Siyasal iletişimin bu nitelikleri, toplumlarda katılımcı bir demokratik yapının yerleşebilmesini sağlama sorumluluğu açısından da önem arz eder. Bu iletişim etkinliği; halk için ulaşılamaz gibi görünen liderlerin ulaşılabilir bir yakınlığa gelmesi, seçmenlerin oluşturdukları kamuoyu fikrini özgürce açıklayabilmesi, yine seçmenlerin farklı kaynaklardan elde ettiği ve oy verme davranışı konusunda bilinç geliştirmesini sağlayan bilgileri alabilmesi ve siyasal açıdan yanıtlanması gereken sorulara yanıt bulabilmesi için önemli ve gereklidir.

Ancak tüm bunların mümkün olabilmesi için siyasal iletişim etkinliğinin iki ucunda bulunan politik aktörler ve seçmenlerin ortak bir noktada buluşması gerekiyor. Bu da ancak, siyasal iletişim etkinliğini çoğunlukla başlatan taraf olarak politik aktörlerin, genel seçmen kitlelerine uygun içerikler oluşturup sunmasıyla ve onlara hitap eden bir dil kullanmasıyla mümkün olabilir.

Demokrasinin hakim olduğu toplumsal yapılarda özgür iradenin bir yansıması sayılan seçimler toplumsal gelişmenin de bir örneğidir. Siyasi aktörlerin halkın içinden gelmesi ve “Ben sizin gibiyim, sizden biriyim.” algısı yaratması, seçmenin gözünde oluşturduğu güvenden ziyade evin bir ferdi konumuna getirilmesi, ulaşılabilirliğini de artıran bir unsurdur. Siyasi aktör olarak ortaya çıkan kişinin halkın dilinden anlaması ve buna yönelik stratejiler geliştirmesi oy potansiyelini artıran unsurlar olarak karşımıza çıkmaktadır.
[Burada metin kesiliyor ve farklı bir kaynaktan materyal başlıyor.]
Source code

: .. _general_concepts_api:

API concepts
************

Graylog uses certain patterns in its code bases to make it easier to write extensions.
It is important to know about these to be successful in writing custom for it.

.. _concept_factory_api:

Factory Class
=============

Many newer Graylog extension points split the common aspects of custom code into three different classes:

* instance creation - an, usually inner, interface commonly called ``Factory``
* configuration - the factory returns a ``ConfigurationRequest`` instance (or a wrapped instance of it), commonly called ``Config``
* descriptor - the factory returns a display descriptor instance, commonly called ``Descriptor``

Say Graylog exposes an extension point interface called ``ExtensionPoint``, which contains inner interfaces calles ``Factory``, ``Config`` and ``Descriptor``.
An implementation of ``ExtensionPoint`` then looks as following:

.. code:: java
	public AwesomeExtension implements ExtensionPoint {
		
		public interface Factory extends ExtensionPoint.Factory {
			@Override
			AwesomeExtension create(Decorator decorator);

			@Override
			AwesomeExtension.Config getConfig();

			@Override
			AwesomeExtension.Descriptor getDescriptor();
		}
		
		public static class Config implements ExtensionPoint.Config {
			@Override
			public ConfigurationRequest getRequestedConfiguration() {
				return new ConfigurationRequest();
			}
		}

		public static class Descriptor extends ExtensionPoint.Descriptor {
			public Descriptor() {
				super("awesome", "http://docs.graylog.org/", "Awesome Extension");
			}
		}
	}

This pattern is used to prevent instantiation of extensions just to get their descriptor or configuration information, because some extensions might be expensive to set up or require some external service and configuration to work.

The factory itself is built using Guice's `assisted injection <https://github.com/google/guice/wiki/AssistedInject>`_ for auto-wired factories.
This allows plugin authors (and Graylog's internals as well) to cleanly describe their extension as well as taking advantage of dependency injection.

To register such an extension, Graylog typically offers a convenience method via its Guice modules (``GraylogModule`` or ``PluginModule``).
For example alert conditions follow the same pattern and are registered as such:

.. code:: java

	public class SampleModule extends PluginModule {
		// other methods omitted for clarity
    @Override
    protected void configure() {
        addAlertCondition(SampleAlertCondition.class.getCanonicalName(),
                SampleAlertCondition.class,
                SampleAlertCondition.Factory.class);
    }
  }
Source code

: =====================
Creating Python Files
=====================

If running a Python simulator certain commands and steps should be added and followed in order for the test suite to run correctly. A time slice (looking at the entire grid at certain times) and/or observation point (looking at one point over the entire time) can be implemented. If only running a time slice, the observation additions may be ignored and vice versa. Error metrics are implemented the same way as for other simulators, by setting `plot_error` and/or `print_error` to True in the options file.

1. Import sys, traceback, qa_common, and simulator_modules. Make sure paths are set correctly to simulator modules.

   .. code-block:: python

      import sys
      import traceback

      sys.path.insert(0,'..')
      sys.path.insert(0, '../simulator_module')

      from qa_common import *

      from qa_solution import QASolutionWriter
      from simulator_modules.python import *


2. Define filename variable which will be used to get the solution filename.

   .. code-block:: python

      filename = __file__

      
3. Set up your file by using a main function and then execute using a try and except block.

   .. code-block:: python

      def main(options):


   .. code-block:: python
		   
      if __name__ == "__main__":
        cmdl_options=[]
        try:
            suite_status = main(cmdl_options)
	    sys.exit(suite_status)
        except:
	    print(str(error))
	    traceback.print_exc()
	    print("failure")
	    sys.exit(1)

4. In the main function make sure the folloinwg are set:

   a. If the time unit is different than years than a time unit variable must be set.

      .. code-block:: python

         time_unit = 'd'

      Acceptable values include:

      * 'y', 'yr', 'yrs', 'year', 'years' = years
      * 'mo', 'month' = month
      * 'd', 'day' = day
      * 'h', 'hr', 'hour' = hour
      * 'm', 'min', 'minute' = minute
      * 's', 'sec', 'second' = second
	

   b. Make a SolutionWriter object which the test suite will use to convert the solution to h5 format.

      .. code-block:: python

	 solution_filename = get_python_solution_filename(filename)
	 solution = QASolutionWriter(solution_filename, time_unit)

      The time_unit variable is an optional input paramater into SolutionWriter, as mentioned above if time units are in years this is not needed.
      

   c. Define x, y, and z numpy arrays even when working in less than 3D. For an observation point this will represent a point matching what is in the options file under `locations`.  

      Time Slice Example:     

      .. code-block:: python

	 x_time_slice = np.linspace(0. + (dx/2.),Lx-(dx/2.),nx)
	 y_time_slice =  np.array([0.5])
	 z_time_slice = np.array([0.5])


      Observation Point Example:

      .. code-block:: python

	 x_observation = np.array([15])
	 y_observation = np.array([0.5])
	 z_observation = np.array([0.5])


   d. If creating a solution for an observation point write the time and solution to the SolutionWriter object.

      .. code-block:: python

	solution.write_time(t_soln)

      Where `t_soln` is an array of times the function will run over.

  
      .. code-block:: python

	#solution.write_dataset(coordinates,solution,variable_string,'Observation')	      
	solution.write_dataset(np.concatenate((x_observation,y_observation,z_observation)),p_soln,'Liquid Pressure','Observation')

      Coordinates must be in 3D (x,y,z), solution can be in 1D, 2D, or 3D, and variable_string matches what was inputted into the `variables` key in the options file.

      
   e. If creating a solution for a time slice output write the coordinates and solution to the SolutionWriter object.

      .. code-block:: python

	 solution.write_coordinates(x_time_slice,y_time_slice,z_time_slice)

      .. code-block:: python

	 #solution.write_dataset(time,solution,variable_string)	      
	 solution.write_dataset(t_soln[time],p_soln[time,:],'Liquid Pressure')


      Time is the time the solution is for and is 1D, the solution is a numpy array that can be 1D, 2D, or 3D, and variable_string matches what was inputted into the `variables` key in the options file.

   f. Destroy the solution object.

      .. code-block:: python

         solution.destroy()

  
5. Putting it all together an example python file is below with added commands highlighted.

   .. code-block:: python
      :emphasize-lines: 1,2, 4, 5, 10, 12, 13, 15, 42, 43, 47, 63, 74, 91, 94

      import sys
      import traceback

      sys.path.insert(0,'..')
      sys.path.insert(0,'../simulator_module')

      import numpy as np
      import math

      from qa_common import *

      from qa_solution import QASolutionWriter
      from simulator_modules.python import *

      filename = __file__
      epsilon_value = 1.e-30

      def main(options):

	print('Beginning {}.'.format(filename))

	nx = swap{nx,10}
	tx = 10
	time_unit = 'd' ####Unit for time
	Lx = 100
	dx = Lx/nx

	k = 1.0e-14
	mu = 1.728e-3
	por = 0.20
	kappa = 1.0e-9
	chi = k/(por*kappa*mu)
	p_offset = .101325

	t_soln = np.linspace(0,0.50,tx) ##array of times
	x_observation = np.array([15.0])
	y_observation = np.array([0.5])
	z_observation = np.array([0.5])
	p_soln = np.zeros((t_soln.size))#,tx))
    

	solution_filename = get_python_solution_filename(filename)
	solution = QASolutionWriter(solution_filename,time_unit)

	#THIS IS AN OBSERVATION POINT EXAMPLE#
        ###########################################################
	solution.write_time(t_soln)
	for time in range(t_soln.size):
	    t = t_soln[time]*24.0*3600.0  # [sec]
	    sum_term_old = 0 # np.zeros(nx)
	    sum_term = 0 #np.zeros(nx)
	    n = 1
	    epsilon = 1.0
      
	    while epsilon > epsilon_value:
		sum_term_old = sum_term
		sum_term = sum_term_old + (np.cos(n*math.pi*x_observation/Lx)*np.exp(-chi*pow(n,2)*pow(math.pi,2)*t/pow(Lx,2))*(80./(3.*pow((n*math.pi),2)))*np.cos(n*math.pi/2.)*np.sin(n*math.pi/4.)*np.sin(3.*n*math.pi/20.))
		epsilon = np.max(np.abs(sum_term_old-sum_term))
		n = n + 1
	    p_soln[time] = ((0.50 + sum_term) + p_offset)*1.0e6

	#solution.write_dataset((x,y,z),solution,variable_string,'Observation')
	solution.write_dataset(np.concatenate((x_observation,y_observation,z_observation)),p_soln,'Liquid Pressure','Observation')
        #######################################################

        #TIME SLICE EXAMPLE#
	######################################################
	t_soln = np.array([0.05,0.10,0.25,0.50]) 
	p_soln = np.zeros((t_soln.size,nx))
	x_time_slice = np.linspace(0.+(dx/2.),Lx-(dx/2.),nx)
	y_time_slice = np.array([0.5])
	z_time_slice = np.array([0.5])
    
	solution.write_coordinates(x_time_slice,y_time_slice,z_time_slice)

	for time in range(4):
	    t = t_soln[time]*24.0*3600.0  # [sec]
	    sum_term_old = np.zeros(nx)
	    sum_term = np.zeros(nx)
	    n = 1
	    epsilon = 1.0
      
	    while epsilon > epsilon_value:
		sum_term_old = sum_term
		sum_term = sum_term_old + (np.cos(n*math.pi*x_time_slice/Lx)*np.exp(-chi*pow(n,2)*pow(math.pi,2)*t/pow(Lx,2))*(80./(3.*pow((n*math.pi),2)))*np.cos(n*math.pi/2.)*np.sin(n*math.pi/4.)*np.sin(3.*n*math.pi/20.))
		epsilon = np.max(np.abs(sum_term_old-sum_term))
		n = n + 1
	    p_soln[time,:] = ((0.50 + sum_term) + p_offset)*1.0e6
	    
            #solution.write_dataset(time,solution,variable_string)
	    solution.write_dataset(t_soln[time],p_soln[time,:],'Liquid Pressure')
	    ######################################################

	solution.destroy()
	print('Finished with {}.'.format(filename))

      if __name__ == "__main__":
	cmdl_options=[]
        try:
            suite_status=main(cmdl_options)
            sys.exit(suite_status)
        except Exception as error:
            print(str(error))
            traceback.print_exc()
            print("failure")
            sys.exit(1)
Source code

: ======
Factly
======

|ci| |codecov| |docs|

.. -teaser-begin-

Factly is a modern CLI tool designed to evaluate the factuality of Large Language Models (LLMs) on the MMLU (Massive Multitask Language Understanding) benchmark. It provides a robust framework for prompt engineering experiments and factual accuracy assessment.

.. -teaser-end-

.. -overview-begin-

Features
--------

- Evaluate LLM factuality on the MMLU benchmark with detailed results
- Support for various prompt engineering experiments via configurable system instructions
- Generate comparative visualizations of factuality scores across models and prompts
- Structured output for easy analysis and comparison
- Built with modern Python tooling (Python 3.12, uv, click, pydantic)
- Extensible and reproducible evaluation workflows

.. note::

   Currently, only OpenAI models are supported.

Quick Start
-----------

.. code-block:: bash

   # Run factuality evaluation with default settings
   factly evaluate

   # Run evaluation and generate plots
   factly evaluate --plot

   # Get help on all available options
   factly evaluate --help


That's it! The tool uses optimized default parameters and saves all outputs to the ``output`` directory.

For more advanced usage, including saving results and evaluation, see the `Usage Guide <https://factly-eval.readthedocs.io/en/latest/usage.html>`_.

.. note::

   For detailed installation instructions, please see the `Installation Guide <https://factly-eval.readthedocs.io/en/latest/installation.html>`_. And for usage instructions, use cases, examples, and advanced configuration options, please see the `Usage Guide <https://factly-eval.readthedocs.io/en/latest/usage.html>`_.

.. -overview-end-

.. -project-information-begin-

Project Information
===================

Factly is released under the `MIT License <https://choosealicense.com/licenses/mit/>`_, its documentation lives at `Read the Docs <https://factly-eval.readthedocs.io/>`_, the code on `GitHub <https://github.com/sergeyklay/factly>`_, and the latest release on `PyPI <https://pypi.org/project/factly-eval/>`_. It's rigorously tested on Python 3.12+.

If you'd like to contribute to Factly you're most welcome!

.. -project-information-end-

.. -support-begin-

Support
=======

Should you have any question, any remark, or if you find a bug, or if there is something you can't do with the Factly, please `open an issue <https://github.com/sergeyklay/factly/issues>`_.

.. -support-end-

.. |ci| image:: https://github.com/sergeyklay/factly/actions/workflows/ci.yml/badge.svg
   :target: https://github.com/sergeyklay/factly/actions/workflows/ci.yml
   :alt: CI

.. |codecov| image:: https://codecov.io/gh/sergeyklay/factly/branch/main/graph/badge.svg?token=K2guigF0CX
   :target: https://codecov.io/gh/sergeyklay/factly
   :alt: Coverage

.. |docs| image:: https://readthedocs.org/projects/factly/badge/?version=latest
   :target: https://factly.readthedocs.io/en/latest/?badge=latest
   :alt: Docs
Yapılan araştırmalarda genellikle seçmen bireyin, herhangi bir siyasi aktöre karşı duyduğu sevginin ve bağlılığın hayatı boyunca sürdüğü, oy verme davranışında direkt etkili olduğu görüşü genel kabul görmektedir.

Yapılan bir araştırmada; seçmenlerin seçimlerde oy vermelerinde etkili siyasal aktiviteleri ; % 10.2’si mitinglerin, % 66.8’si siyasi partilerin söylem vaatlerinin, % 9.2’si Siyasal içerikli medya haberlerinin, % 11.0’nin ev veya grup toplantılarının , % 2.8’i Aday ve kurmaylarının kapı kapı dolaşarak seçmenleri yüz yüze ziyaretleri oy vermelerinde etkili olduğu şeklinde sıralanabilir.

Halk kendisini ve ihtiyaçlarını bilen, anlayan bir lider ister. Siyasi aktörler toplum içerisinde, kanaat önderi olarak gücü temsil eden taraftır. Siyasi liderler bunu çok iyi bilirler ki; bu doğrultuda seçim kampanyalarıyla ilgili görsellere baktığınızda tek bir şey görürsünüz halkın gönlünü kazanmaya çalışan bir LİDER !

Güçlü bir siyasal iletişimin çeşitli unsurlara dayanması ve bunların stratejik anlamda iyi yönetilmesi siyasetin arka planını oluştururken, halkın beklentileri, değerleri ve bakış açıları nezdinde doğru yapılan tespitlerin başarılı bir yönetime işaret ettiği görülmektedir.

Güçlü bir lider kullandığı dil, sergilediği duruş ve ideolojileri bakımından halkın geneline hitap edebiliyorsa iktidarı garantilemiş demektir. Halkın etkilenmesi ve harekete geçmesi ancak duymak istediklerini duyduğunda mümkün olabilmektedir. Dolayısıyla “halkın adamı” olabilen liderler uzun süre gündemde ve iktidarda kalabilmiş bir lider olarak tarih sahnesinde her daim yerini alacaktir.